Various types of elements for providing signals through a line in various configurations are known. For example, U.S. Pat. No. 6,204,524 ('524), incorporated herein by reference, describes CMOS active pixel sensor (APS) arrays and compares them to other semiconductor-based imagers, including charge coupled devices (CCDs), photodiode arrays, charge injection devices, and hybrid focal plane arrays.
In many known configurations, a number of light sensing elements, often called “pixels”, provide their signals through a conductive line, sometimes referred to herein as a “readout line”. In a row/column array, for example, each column typically has a readout line to receive signals from a group of pixels that includes one pixel from each row; when a row is selected, each pixel in the row can provide its signal through its column's readout line. As used herein, in a row/column array, a “row” is defined as a line of pixels or other signal-providing elements that can be concurrently selected for readout, while a “column” is defined as a line of pixels that provide their signals through a shared readout line, also referred to as a “column line”.
FIG. 1 shows circuit 100, which exemplifies features of a conventional CMOS APS array as exemplified in '524. Circuit 100 can be implemented as integrated circuitry on a chip. Pixel array 110 is a row/column array with M rows and N columns of pixels. As illustrated, pixel 112 is in one of the rows and one of the columns; while its row is selected, pixel 112 can provide signals through line 114, the readout line for its column.
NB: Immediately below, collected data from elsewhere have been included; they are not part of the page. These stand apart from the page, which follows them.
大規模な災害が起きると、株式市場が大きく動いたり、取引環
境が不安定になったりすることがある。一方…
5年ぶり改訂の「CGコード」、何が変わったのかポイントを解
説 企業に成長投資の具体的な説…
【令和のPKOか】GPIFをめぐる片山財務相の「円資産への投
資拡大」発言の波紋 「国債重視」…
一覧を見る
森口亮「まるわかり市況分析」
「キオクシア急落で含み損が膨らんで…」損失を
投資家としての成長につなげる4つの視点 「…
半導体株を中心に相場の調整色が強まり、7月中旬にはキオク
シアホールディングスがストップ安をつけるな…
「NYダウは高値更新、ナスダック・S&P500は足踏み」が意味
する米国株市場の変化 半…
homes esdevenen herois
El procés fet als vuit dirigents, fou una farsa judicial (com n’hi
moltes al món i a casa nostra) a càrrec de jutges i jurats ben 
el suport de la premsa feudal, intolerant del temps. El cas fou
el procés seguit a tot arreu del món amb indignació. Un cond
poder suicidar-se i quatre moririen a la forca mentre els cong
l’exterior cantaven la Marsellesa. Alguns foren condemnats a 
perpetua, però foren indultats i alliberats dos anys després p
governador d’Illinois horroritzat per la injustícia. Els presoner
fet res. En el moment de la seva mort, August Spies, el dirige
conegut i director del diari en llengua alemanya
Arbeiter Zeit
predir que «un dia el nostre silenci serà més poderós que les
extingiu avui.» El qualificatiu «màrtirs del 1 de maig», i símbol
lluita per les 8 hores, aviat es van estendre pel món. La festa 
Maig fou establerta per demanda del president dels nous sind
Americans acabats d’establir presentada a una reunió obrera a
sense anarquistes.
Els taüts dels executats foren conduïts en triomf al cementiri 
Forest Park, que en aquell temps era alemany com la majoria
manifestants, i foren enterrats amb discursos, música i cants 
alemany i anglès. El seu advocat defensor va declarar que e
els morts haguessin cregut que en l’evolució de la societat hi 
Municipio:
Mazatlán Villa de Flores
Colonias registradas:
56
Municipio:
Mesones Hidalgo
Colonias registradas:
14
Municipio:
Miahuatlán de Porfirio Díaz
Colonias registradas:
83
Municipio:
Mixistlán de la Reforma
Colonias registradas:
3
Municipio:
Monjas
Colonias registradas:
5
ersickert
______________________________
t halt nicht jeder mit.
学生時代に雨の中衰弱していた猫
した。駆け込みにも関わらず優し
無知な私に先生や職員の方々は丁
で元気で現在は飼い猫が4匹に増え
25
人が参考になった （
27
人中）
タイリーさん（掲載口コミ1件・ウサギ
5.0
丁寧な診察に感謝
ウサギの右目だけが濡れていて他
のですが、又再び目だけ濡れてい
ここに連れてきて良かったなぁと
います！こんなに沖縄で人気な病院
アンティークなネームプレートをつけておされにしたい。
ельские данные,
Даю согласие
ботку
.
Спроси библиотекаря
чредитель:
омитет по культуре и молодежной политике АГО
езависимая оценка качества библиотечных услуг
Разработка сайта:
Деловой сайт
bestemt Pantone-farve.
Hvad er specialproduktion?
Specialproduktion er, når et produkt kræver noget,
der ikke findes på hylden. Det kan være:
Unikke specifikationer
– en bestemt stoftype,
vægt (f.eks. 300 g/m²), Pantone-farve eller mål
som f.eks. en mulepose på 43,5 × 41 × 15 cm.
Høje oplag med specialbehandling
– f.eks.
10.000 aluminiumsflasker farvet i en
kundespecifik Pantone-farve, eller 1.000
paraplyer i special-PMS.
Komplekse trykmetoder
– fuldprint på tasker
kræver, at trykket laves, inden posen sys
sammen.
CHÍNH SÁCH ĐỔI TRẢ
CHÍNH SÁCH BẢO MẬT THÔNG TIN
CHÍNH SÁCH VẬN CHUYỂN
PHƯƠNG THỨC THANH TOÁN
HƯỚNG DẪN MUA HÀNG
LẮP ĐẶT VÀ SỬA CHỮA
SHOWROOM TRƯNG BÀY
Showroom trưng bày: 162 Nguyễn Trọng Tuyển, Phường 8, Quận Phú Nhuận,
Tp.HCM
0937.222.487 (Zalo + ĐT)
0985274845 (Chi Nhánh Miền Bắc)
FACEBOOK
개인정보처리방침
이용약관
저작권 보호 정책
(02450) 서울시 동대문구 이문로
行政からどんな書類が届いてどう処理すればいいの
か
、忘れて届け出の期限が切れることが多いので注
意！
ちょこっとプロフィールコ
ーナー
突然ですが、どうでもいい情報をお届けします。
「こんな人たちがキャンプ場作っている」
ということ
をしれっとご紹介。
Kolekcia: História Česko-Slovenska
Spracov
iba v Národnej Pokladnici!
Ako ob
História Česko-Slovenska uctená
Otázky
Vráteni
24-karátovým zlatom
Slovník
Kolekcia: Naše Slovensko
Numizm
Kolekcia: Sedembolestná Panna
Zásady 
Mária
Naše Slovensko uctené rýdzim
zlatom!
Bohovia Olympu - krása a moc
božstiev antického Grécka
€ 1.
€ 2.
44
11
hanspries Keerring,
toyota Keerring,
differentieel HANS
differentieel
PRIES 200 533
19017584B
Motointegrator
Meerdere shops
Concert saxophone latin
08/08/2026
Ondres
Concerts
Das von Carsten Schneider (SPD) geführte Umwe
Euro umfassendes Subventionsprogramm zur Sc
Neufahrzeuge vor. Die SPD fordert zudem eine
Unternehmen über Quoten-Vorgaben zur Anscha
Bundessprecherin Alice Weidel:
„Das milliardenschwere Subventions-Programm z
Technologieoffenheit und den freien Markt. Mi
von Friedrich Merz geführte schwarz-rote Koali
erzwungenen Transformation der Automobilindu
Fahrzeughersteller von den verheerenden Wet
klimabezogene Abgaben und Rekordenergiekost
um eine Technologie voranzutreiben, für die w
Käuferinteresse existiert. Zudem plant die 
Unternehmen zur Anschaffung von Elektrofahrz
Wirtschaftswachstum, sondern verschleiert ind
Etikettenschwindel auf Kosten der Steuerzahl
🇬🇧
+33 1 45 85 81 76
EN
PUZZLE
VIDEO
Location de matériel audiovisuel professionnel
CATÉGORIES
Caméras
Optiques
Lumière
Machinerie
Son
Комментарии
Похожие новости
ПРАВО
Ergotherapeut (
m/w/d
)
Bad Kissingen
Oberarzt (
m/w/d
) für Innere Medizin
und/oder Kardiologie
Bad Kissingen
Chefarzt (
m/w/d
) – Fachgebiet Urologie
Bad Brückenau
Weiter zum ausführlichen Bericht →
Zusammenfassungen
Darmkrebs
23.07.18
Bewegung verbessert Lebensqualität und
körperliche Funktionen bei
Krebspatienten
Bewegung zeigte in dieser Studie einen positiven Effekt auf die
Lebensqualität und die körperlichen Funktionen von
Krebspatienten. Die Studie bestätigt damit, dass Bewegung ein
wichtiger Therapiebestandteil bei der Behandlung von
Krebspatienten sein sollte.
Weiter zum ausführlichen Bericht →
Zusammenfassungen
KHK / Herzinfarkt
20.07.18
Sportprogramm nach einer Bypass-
Within pixel 112, photo-generated charge converted from photons of radiant energy is transferred to region 120, and can be amplified during transfer. Region 120, also referred to as a floating diffusion region, is in turn connected to provide a signal to the gate of source follower transistor 122 indicating a quantity of charge in region 120. Source follower transistor 122 converts the gate signal to a pixel output voltage. When Row switch 124, which can also be a transistor, is closed by a row select signal, the pixel output voltage results in a signal to readout circuitry 130 through line 114.
Within readout circuitry 130, sample and hold (S/H) circuit 132 includes load transistor 134 biased by voltage VLN to provide a bias current of appropriate magnitude for source follower transistor 122 through line 114. During sampling, S/H transistor 136 can be turned on and, in response to the pixel output voltage from source follower transistor 122, S/H capacitance 138 stores a voltage representing the amount of charge in diffusion region 120. The voltage stored by S/H capacitance 138 can then be used to provide a signal to readout path 140 for further processing. In a typical implementation, S/H circuit 132 for line 114 includes two separately switched S/H capacitances, one for signal sampling and one for reset sampling, as shown in '524.
In circuit 100 and other circuits, problems can be caused by undesired currents, such as photocurrents, that affect signals provided through lines. The term “spurious current” is used herein to mean any current on a line that, although not a genuine bias current, affects a signal provided by a pixel or other signal-providing element through the line.
Although spurious current could result from various undesired processes, it is especially problematic in a CMOS image sensor implemented in silicon. In a CMOS image sensor, some photoelectrons generated by silicon are not captured by the photodiode or other photosensitive region of any pixel. Instead, such photoelectrons can produce an undesired photocurrent on certain other nodes in the pixel circuitry. In particular, a very bright object can cause a significant photocurrent at the row select transistors of many pixels in a column.
In circuit 100 in FIG. 1, for example, bright light can cause photocurrent to flow from line 114 through a parasitic diode at the open Row switch of pixel 112. As a result, the performance of source follower transistor 122 may be affected.
The main effect of photocurrent from bright light involves bias current provided by load transistor 134. The bias current is modified by photocurrent in the Row select switches of pixel 112 and of other pixels in the same column; the photocurrents may, in combination, be comparable to the bias current. Therefore, when a pixel's Row switch is closed, enabling its source follower to provide a signal through line 114, the source follower's operation may be affected by the modified bias current. If the photocurrents increase the bias current, the source follower may saturate at a lower threshold, and if the photocurrents are sufficiently large, the source follower gain can be substantially reduced. Illustratively, if a pixel normally provides a signal from 0 to 1 volt, its signal might reach a maximum at 0.6 or 0.7 volts instead of 1 volt. Also, gain may be reduced for all pixels in a column. Therefore, the column's readout circuitry may receive reduced signals for all pixels in the column, forming a vertical line in an image read out from the array.
Vertical lines and other effects resulting from intense illumination of pixels in a row/column array or other configuration are referred to herein as “bright light effects”. As used herein, “light” includes all wavelengths of electromagnetic radiation, and the term “bright light” is used herein to encompass any source of electromagnetic radiation at sufficient intensity to produce a bright light effect, regardless of the radiation's wavelength distribution. An extended bright light effect such as a vertical line, if produced by an image of the sun, may be called “sun smear”.
In addition to row/column arrays, the spurious current problem can also arise in other arrays and configurations in which light sensing pixels or other signal-providing elements provide signals through readout lines.
The invention provides techniques that alleviate the spurious current problem.